More on the Pier 1 Imports pregnancy discrimination case

| May 7, 2014 | Uncategorized |

In a prior post, we highlighted the plight of a pregnant woman employed by Pier 1 Imports who was allegedly forced to take unpaid leave when her weeks of mandated light duty expired. We feel the need to follow up on this story given that several important facts were not noted in that post.

The woman, who worked at a Pier 1 store in San Jose, was advised by her OBGYN to work within certain restrictions, including not lifting heavy objects over 15 pounds and not climbing ladders. The woman asked to be put on “light duty” activities for eight weeks, and Pier 1 obliged. After two months passed, the woman asked for another extension.
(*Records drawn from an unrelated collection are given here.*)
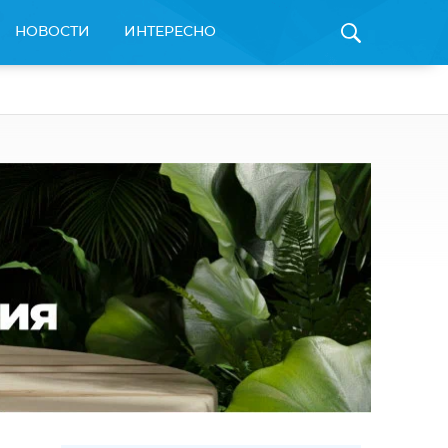
НОВОСТИ
ИНТЕРЕСНО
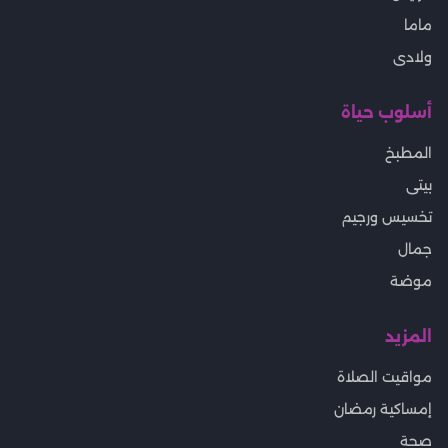
ماما
ولادى
أسلوب حياة
المطبخ
بيتى
تخسيس ورجيم
جمال
موضة
المزيد
مواقيت الصلاة
إمساكية رمضان
صحة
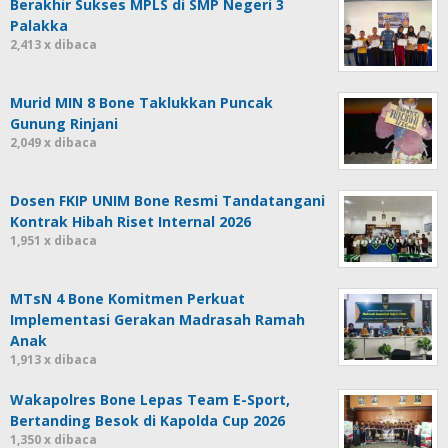
Berakhir Sukses MPLS di SMP Negeri 3
Palakka
2,413 x dibaca
Murid MIN 8 Bone Taklukkan Puncak
Gunung Rinjani
2,049 x dibaca
Dosen FKIP UNIM Bone Resmi Tandatangani
Kontrak Hibah Riset Internal 2026
1,951 x dibaca
MTsN 4 Bone Komitmen Perkuat
Implementasi Gerakan Madrasah Ramah
Anak
1,913 x dibaca
Wakapolres Bone Lepas Team E-Sport,
Bertanding Besok di Kapolda Cup 2026
1,350 x dibaca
Unfortunately, Pier 1 reportedly rejected her request. Instead, she was put on unpaid leave (in other words, maternity leave) for four months. To make matters worse, when the leave ended, the baby was not due yet. This action effectively deprived her of the very leave she would need after the baby is born.

We must reiterate that it is illegal for an employer to refuse to provide a reasonable accommodation for an employee based on work restrictions recommended by a physician. If an employee is terminated or deprived of employment benefits, he or she can seek compensatory damages.

We also believe that this situation may not be an isolated case. The federal Pregnancy Discrimination Act has significant loopholes that ostensibly allow employers to fire young pregnant women who sought such accommodations based on medical issues.  Additionally, it is tragic that the women who desperately need the income are being treated this way.